Anleger setzen trotz Risiko auf Technologie – auch in Europa
Dass Optimismus und Risiko derzeit Hand in Hand gehen, zeigen aktuelle Umfragen. Laut einer globalen Erhebung der Bank of America greifen Fondsmanager trotz wachsender Angst vor einer KI-Blase weiter zu Aktien. Die Aktienquote institutioneller Investoren liegt auf dem höchsten Stand seit acht Monaten, und Technologie bleibt die bevorzugte Anlageklasse. „Es ist Mode geworden zu sagen, KI sei eine Blase. Aber eine Blase kann sich verdoppeln“, sagt Josephine Cetti, Chefstrategin bei Nordea. Deshalb bleibe man investiert.

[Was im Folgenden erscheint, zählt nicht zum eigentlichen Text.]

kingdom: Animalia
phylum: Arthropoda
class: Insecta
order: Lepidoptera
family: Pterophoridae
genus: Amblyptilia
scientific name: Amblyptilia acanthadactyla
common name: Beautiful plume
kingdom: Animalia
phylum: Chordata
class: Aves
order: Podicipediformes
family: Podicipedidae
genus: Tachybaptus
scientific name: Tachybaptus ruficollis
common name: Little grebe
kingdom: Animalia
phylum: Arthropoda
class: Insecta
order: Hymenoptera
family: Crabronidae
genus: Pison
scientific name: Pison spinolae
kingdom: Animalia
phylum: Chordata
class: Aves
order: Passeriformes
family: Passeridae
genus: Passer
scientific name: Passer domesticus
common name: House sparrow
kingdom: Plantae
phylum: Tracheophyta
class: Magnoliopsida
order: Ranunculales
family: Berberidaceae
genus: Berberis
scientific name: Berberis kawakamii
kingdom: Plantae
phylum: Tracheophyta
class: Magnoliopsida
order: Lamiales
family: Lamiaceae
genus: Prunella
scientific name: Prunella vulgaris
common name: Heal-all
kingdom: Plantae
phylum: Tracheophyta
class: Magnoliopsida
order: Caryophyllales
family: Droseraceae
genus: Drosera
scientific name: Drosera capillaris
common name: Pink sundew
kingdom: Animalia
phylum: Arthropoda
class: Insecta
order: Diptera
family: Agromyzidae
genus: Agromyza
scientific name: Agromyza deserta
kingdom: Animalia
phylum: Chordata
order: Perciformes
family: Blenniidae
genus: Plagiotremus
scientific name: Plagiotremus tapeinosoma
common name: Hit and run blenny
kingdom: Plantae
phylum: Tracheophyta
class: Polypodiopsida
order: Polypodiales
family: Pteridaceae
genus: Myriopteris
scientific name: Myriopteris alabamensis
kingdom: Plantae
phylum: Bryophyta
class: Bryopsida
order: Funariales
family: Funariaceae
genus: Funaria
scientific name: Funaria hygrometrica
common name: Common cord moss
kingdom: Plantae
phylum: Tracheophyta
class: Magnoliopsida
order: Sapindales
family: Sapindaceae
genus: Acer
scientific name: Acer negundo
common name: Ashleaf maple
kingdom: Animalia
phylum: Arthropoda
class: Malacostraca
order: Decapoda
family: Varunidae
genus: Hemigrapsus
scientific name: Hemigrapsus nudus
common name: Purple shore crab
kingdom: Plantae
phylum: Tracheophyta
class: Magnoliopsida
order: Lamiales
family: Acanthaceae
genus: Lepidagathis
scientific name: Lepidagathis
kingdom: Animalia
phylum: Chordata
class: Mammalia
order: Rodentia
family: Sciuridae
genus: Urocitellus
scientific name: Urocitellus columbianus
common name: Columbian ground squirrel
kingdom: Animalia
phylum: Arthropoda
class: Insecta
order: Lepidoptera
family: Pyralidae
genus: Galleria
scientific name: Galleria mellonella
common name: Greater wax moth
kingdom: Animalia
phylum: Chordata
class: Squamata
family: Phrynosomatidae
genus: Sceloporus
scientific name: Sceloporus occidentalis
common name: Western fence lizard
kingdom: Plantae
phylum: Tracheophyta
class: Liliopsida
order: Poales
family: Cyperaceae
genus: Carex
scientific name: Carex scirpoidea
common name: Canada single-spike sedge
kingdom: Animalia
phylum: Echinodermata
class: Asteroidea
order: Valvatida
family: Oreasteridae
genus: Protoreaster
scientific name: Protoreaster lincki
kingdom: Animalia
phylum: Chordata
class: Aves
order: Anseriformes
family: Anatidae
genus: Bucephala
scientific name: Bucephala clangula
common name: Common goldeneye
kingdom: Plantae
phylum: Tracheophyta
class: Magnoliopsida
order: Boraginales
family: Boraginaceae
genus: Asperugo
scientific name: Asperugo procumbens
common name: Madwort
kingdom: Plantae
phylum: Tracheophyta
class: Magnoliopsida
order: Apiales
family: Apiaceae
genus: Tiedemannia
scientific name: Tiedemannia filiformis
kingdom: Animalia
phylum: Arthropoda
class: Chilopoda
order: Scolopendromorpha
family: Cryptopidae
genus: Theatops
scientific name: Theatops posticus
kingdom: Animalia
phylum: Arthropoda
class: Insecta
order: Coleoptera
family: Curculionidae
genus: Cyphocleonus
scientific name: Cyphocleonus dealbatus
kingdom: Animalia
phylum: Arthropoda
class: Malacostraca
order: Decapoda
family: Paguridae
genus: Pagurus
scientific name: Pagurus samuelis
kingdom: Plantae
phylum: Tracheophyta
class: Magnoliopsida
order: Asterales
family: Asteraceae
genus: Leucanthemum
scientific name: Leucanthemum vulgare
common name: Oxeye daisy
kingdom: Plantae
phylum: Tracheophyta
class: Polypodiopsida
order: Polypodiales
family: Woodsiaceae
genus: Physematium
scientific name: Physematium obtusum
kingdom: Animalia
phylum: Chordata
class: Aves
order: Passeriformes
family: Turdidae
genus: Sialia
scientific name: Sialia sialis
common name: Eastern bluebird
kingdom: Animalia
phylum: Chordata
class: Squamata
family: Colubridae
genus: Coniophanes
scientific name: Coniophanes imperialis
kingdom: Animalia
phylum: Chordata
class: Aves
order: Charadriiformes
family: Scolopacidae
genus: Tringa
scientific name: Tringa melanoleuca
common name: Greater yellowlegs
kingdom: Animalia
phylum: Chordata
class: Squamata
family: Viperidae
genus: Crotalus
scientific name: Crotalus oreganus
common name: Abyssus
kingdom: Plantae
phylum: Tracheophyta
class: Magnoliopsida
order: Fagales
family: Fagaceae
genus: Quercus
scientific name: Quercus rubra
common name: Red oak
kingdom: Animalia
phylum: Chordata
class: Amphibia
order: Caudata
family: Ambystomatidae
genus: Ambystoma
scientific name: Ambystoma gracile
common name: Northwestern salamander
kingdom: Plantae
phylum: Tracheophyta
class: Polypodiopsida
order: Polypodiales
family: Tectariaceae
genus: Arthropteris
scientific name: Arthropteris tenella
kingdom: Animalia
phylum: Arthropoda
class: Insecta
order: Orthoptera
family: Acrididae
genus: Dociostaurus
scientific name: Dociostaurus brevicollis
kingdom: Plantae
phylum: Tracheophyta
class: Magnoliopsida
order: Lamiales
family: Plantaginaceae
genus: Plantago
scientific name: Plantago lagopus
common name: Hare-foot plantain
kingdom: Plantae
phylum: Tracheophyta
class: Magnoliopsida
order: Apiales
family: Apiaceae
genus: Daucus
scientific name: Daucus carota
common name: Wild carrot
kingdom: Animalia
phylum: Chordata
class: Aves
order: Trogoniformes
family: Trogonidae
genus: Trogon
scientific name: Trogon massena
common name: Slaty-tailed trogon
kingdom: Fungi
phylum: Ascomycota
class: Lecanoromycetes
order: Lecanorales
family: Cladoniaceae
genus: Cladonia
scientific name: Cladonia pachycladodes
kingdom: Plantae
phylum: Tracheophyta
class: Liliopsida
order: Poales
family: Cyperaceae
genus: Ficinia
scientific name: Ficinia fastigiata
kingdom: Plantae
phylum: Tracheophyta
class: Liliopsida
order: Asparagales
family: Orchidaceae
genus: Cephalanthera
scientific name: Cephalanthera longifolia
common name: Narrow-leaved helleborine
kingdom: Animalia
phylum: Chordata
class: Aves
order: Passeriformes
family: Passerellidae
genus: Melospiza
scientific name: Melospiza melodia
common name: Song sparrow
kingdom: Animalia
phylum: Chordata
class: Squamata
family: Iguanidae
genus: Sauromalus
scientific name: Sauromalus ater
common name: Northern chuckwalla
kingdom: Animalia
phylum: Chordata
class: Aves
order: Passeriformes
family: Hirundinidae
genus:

Viele Anleger teilen diese Einschätzung – auch wenn 60 Prozent der Befragten die Aktienmärkte inzwischen als überbewertet ansehen, so die Børsen. Cetti zieht den Vergleich zur Dotcom-Ära der 1990er Jahre: Damals hielten Investoren trotz Überhitzung an Tech-Werten fest – und verpassten dadurch keine Gewinne. Heute scheint sich dieses Muster zu wiederholen. Rasmussen sieht in der Kombination aus geopolitischen Spannungen, Bankensorgen und Überbewertung keinen unmittelbaren Krisenherd: „Die US-Wirtschaft zeigt keine Anzeichen einer gefährlichen Abschwächung.“
Auch deutsche Investoren beobachten den US-Aktienmarkt genau. Institutionelle Anleger hierzulande, darunter große Vermögensverwalter und Pensionskassen, nutzen die Volatilität zunehmend für selektive Zukäufe. Zwar fehlen in Europa vergleichbare KI-Champions wie Nvidia oder Microsoft, doch die Marktbewegungen in den USA gelten weiterhin als entscheidender Taktgeber für die globale und damit auch deutsche Anlagestrategie.